One of my favourite recent videos is from Quebecois making fun of the French news after Paris for some snow recently.

It will only make sense if you are francophone, but I love the part where they are asking: what are they snowploughing? Dust? :)

London reacts about the same way to snow. :)

My Canadian wife is also very amused by UK snow days.

Thanks for sharing. That was hilarious! You’re right, the snowplowing the fine coating of powder section is the funniest, but I also laughed when I spotted the slicks on that BMW at the same time the commenter did. And at the part where he basically said, “You can still still the asphalt!” while people were slowing to 20 km/h. And when he said, “It’s snow! It’s not even freezing rain!” I understand that people who aren’t used to driving in/on snow (e.g., slick tire guy) are going to react poorly to the new condition, it is still pretty funny to those of us who deal with this to a much greater extent for five months out of every year.

But hey, a rare snowfall is something to be celebrated. There’s nothing better in the winter than going out to play in the snow for a bit, heading in with rosy, stinging cheeks, and having some hot chocolate.

It was the end result of the overnight snowfall, but before the late morning snowfall I was describing as buckets, which was pretty intense but only lasted an hour or so.

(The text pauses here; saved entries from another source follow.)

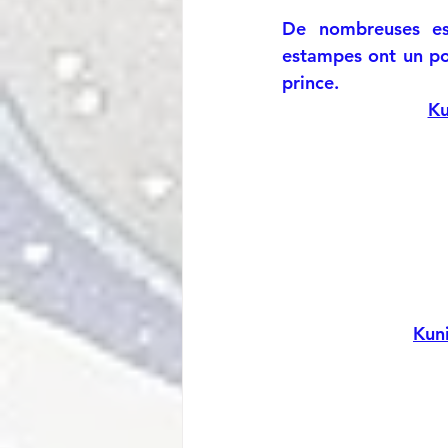
De nombreuses es
estampes ont un po
prince.
Ku
Kuni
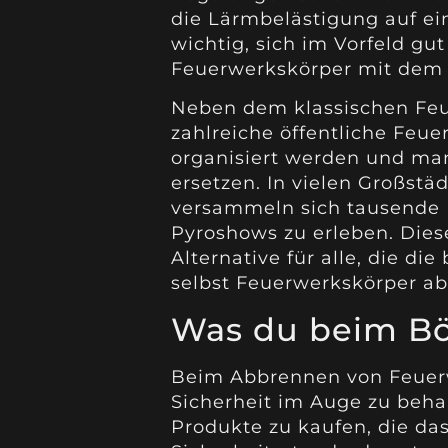
die Lärmbelästigung auf ei
wichtig, sich im Vorfeld gu
Feuerwerkskörper mit dem
Neben dem klassischen Feu
zahlreiche öffentliche Feue
organisiert werden und man
ersetzen. In vielen Großst
versammeln sich tausende
Pyroshows zu erleben. Dies
Alternative für alle, die d
selbst Feuerwerkskörper a
Was du beim Böl
Beim Abbrennen von Feuerwe
Sicherheit im Auge zu behal
Produkte zu kaufen, die das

I realise it’s not much, but like I say, it only snows enough to settle at all every few years in London. I’ve moved home four times since the last time we had snow like this.

Totally agree with that.

One of my great disappointments is that, while I traveled to Canada (Toronto) regularly for months to visit my wife to be while she still lived there, I never really experienced a heavier snowfall there than what’s in these pictures. Cold yes. But it’s like the country was withholding snow just to spite me. :/

I was recently in Oregon when they got just under 2 inches of snow. They don’t know how to handle it at all. People were passing us at 60MPH in the left lane and they didn’t salt or plow the highway, so that’s incredibly dangerous. Multiple exits were blocked off because they were on a slight incline and cars managed to slide down. Jack-knived trucks everywhere, and you’d think truck drivers would know how to drive in snow.

And then some of the Portlandians just decided to give up, stop their cars, and wait out the snow. But the truly unbelievable thing is they didn’t pull onto the shoulder first. So you’d be driving down the highway carefully at 30MPH and run up on a parked car, hazard blinkers on, with a family of four inside sitting in the middle lane.

Apocalyptic.

Are you intentionally trying to get me to ignore my self imposed rule about not mocking people not used to snow driving poorly in it? Because this

Makes it really hard.

Here if we get a foot of snow overnight they still expect you to be at work the next day. Now, certainly, they will make exceptions. If you live an hour or more away, workplaces tend to be understanding. Still usually at least 80% of the people still show up to work.

We had a real scary combo back in January. It rained with temps in the mid 30’s overnight, then dropped below freezing and started snowing. I remember having my wife call the state police for a car in the ditch, still running, on the highway, and by the time she finished the call had passed two more. I want to say I saw a total of 10 cars off the road that drive.

I went to college in Rochester, and on one day where blizzard conditions were expected to prevail from about 8am to 5pm and yield two feet of new snow, we were advised that classes were still on and that we should take snow shovels to dig our way into and out of buildings.